So how many homeless people are there in Cape Town? With World Homeless Day marked around the world on Thursday 10 October, this conundrum was again under the spotlight.
An answer, provided by an enumeration study conducted in November 2018, has been drawn into question by service providers who work with the homeless.
According to the Western Cape government’s 2019 statistics, released to the press in June, there are about 4 862 homeless people in the greater Cape Town area, with more than 700 living in the central business district (CBD).
This constitutes a 16% decrease when compared to the findings of a study done four years earlier. The study released by the City’s then Mayco member for social development and early childhood development (SDECD) Suzette Little ’s directorate, “Street People Research 2014/15”, found there were 7 383 homeless people in Cape Town at that time.
Jon Hopkins, chief operations officer (COO) of U-turn, a registered Christian non-governmental organisation (NGO), says the reality experienced by U-turn or any of its NGO partners across the City is the exact opposite. U-Turn, focused on the rehabilitation of the homeless, keeps extensive records on numbers of people it sees yearly.
“These numbers have not decreased; the number of individuals accessing our services has increased by 35% since 2015,” Hopkins says.
Social worker Ian Veary of the Street Peoples Forum (SPF) – a sector body formed by organisations whose clients include people living on the streets of Cape Town – and The Hope Exchange, says they have had a similar experience.
“The demand for the range of services that are on offer at The Hope Exchange has shown an increase in the number of individuals accessing our services. This includes economic migrants from other provinces as well as people displaced locally due to gang violence, parolees from prison not able to return to communities of origin and young people looking for better opportunities in an economic hub of the metropole,” he says.
This anomaly has caused service providers to doubt the findings of the 2019 study. However, no further information has been released by the SDECD’s research and knowledge management to quell concerns.
Hopkins says the methodology has not yet been released or the findings formally published. “And it has verbally been said by the researchers that as the methodology is not the same, the two numbers cannot be compared, yet in all media released to date by the City, they have been,” he says.
He says the dangers of mistakenly comparing these findings are twofold – it can lead to service providers losing financial support and it breeds complacency in dealing with the huge homelessness problem faced across the City.
“The big question is, whilst the two numbers cannot be compared, what is the biggest reason for the decline? Is it because of a difference in methodology, because of an undercount or has homelessness indeed fallen,” asks Hopkins.

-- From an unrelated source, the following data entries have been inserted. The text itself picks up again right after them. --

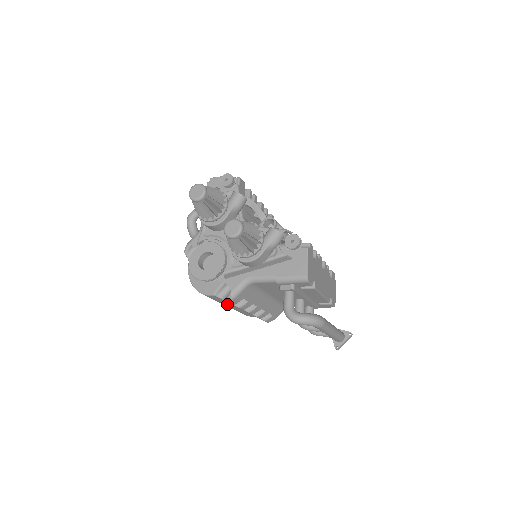
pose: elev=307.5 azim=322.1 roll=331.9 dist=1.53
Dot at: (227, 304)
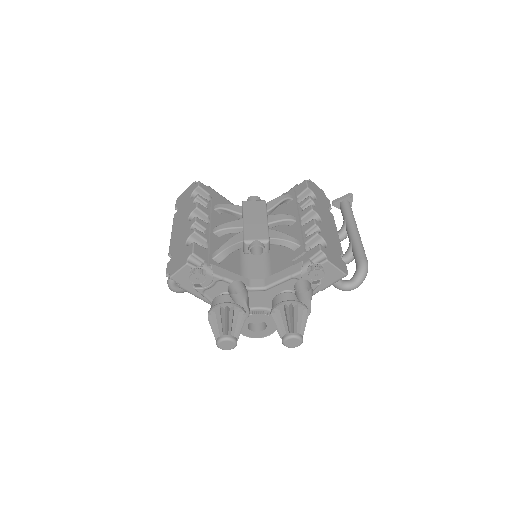
Dot at: occluded
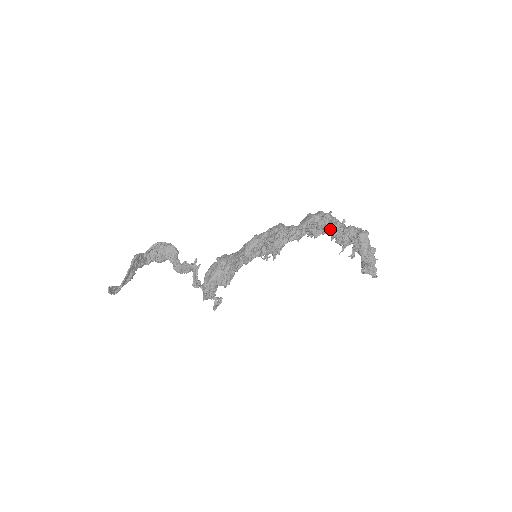
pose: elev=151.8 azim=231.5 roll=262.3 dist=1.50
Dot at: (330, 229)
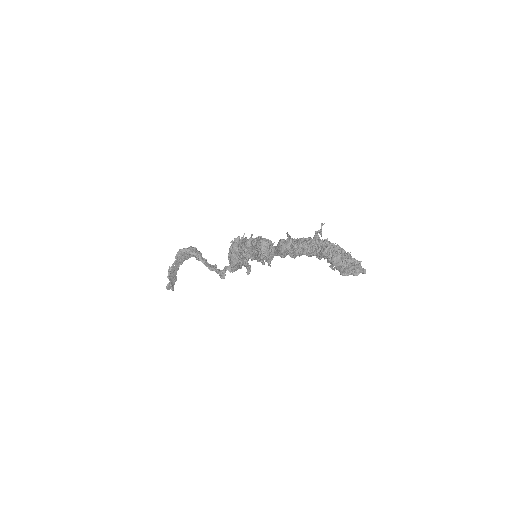
Dot at: (303, 254)
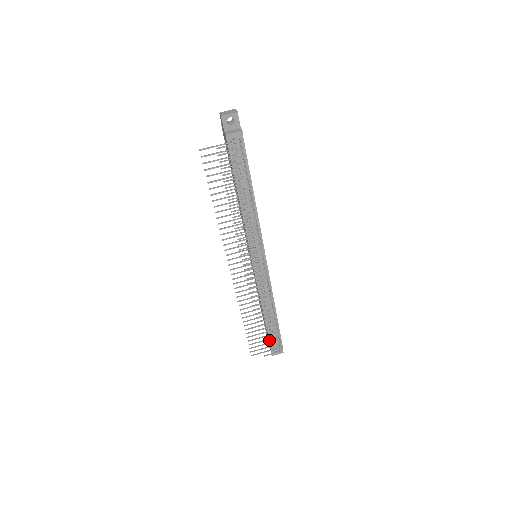
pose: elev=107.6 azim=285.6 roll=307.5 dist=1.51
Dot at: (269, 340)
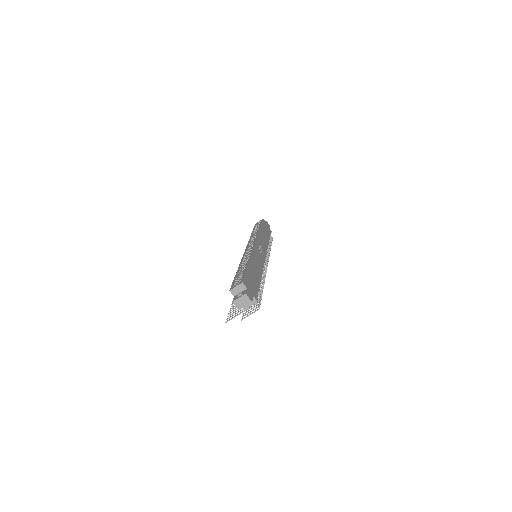
Dot at: occluded
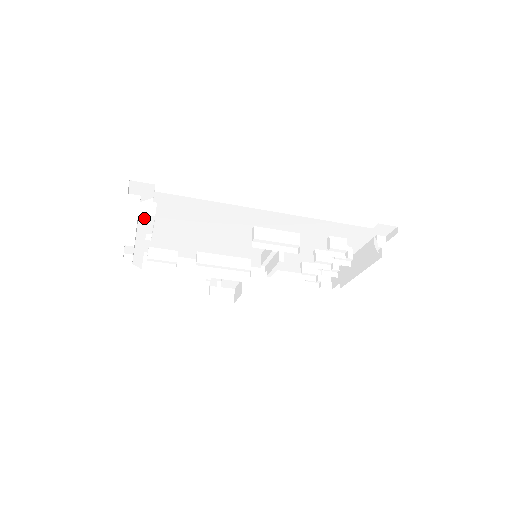
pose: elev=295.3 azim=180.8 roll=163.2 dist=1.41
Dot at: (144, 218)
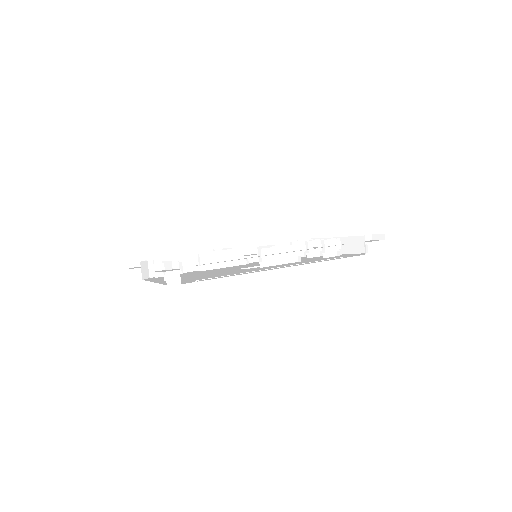
Dot at: occluded
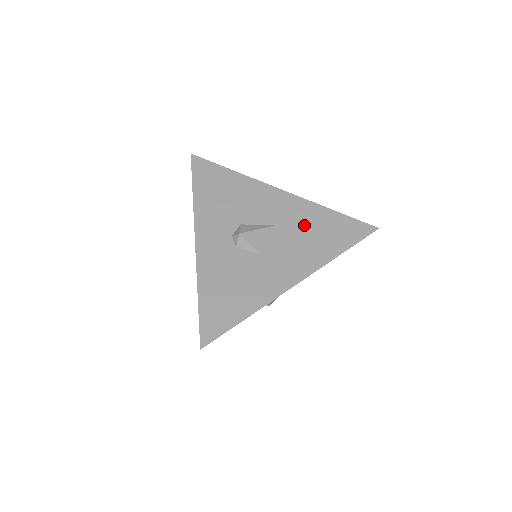
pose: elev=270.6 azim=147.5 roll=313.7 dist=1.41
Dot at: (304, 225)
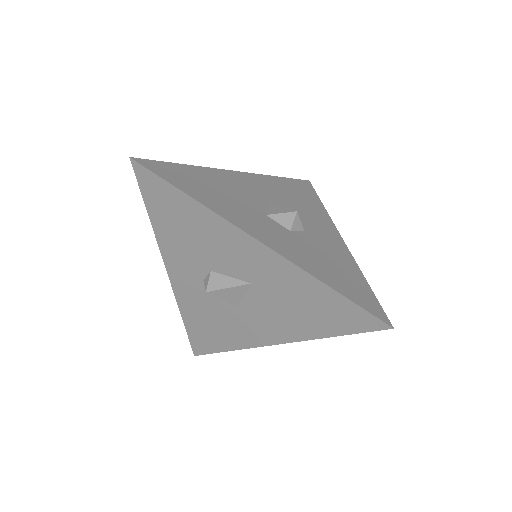
Dot at: (287, 294)
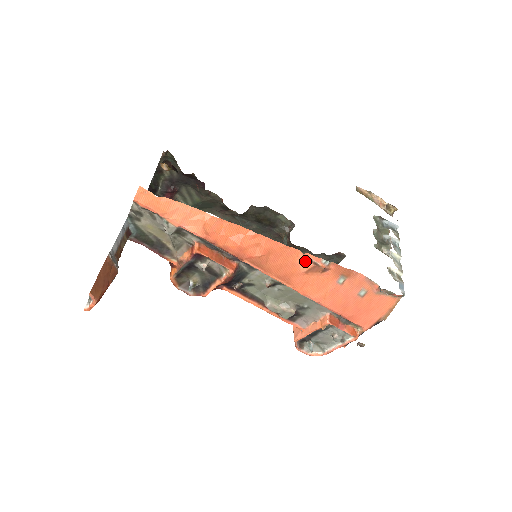
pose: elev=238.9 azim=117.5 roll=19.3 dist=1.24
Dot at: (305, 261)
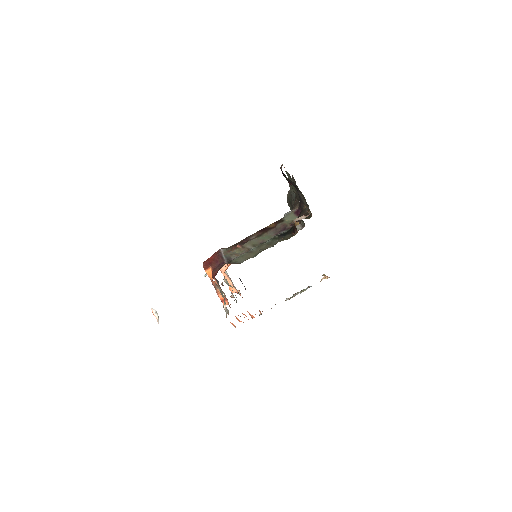
Dot at: (252, 317)
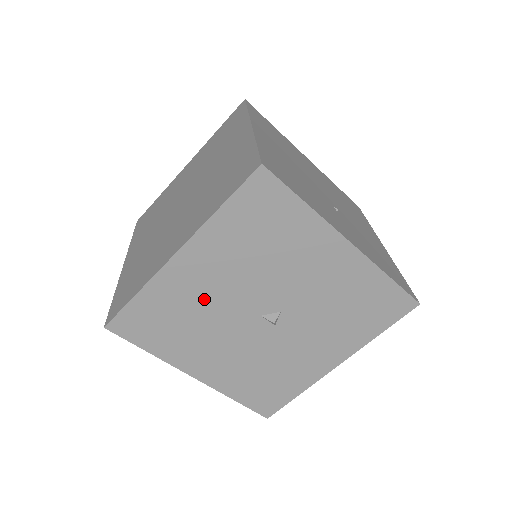
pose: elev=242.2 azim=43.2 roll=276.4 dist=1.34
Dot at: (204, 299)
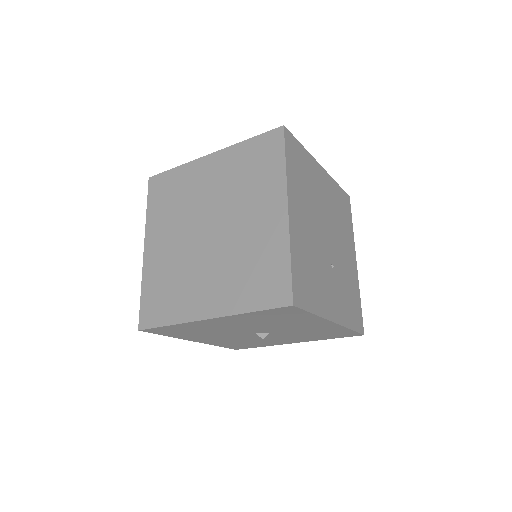
Dot at: (218, 328)
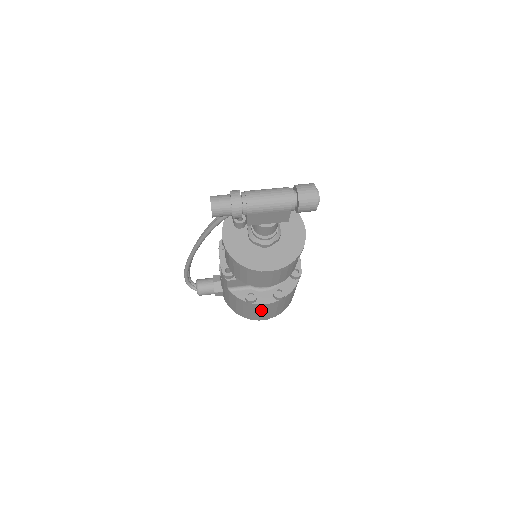
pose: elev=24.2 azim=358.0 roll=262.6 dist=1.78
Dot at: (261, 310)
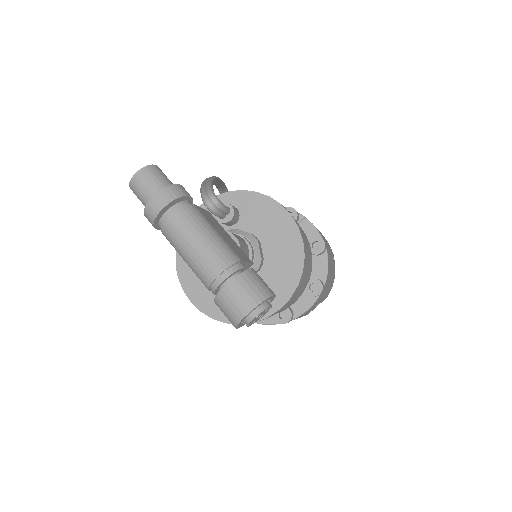
Dot at: occluded
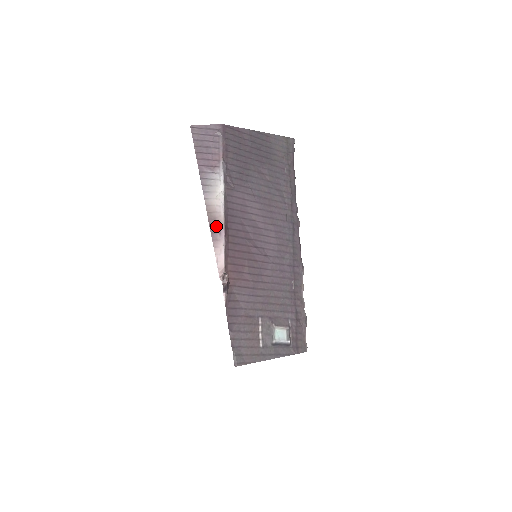
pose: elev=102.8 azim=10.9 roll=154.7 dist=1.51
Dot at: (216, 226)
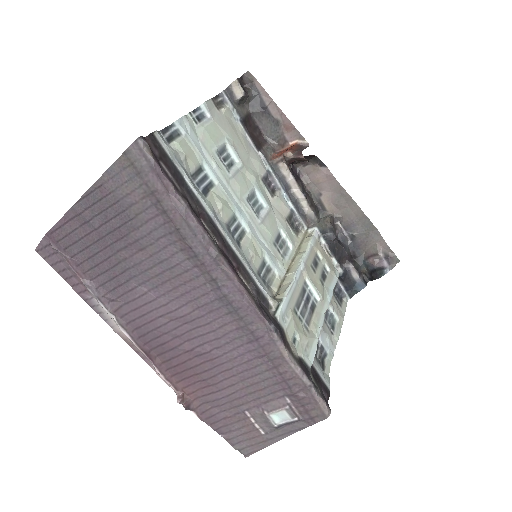
Dot at: (140, 352)
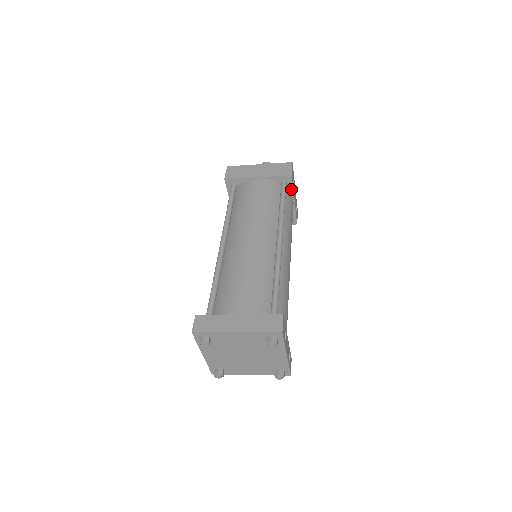
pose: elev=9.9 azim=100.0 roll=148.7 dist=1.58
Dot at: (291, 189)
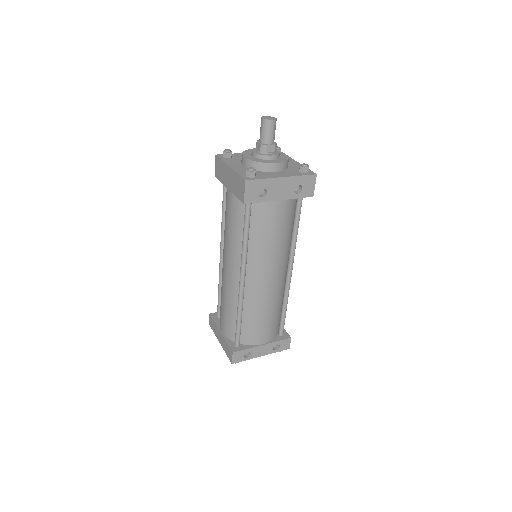
Dot at: (262, 201)
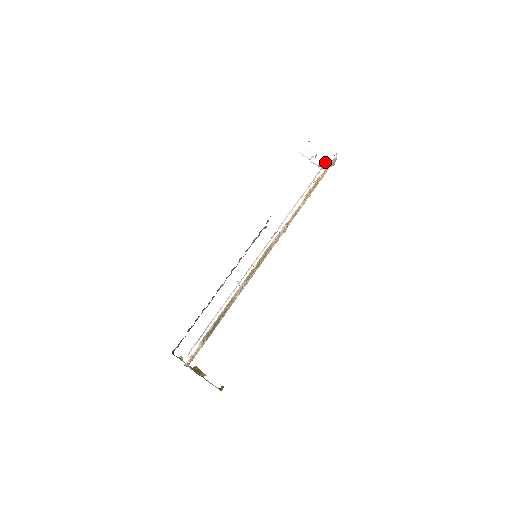
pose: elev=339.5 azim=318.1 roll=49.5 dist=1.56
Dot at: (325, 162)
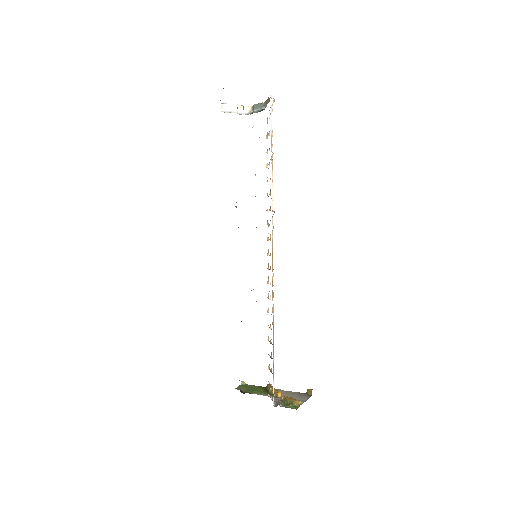
Dot at: (256, 106)
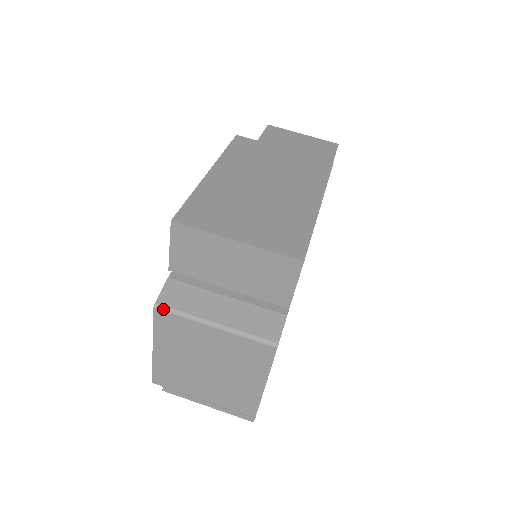
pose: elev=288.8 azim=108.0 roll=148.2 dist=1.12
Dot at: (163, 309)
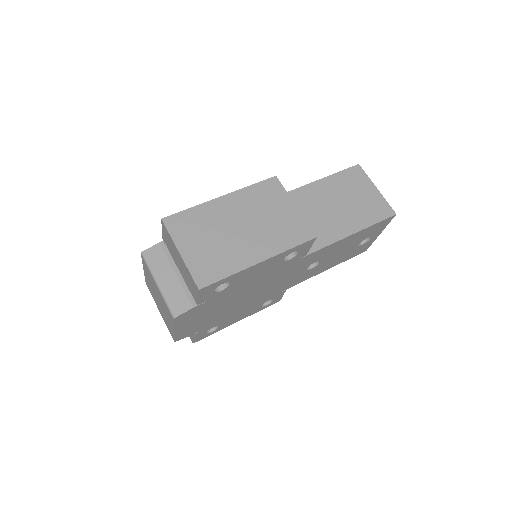
Dot at: (143, 257)
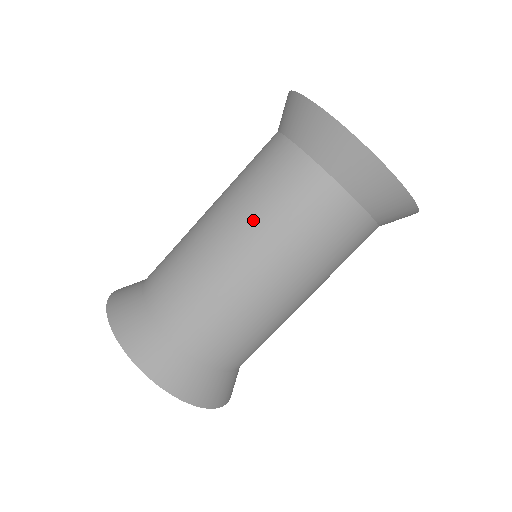
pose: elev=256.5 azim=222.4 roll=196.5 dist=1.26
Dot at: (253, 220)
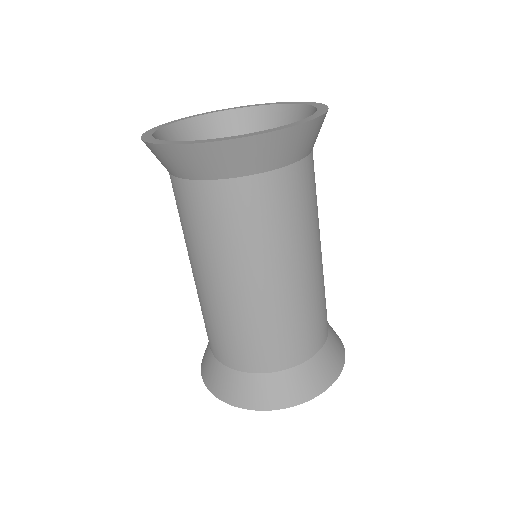
Dot at: (224, 259)
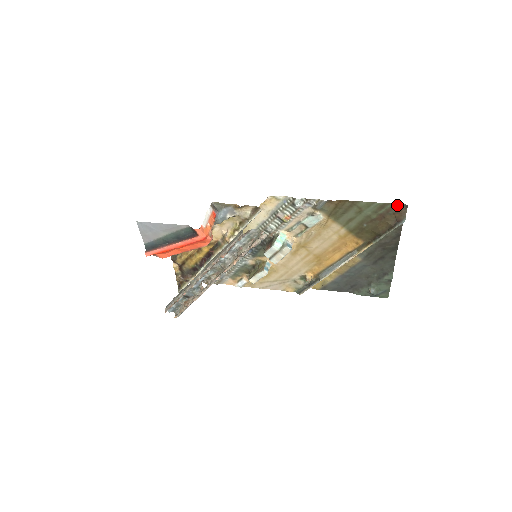
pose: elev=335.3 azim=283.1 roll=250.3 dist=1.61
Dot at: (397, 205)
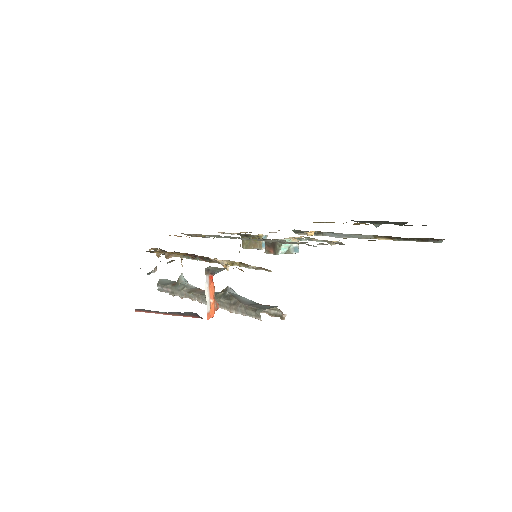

Mayco member for community services and health, councillor Zahid Badroodien, says the overall objective of the enumeration was to count the number of people living on the street and the number of people utilising the shelters.
“We employed the period prevalence count using an observational approach. The period prevalence count refers to a measure of a population over a period of seven days or more. The count was conducted between 13 and 30 November 2018,” says Badroodien.
He says teams went out in the early hours of the morning to physically count people living on the street.
“In terms of people living in the shelters, we obtained the numbers from shelters across the City for that specific period,” says Badroodien.
People’s Post did ask the department to provide a date when the findings would be published but no date was supplied.
Despite the delay in the publication, Hopkins does commend the City for its role in addressing homelessness.
To his knowledge, the City of Cape Town is the only major metropolitan area in South Africa that has conducted a homeless enumeration study.
The SDECD also entered into a dialogue with street people and the street people sector at a World Homeless Day event held at Bellville South Civic Centre, Bellville South, last Thursday.
Several service providers attended the event, including City health, the Matrix clinic for substance abuse rehabilitation support, Sassa and the department of home affairs.
The engagement aimed to determine the needs and provide an opportunity for closing the gaps in responding to people living on the street.
Badroodien was a speaker at the event. He says the City hopes to develop an improved interface model between it and organisations that provide services to street people.
“We know that there is no current silver bullet to solve this and we will look to working with partners who are able to support our positive social intervention programmes,” Badroodien says.
The dialogue will inform a larger engagement with the sector in November to strengthen the interface between the City and the street people sector.
The event will be attended by 240 street people and will include a pop-up clothing stall, dignity station and hair grooming.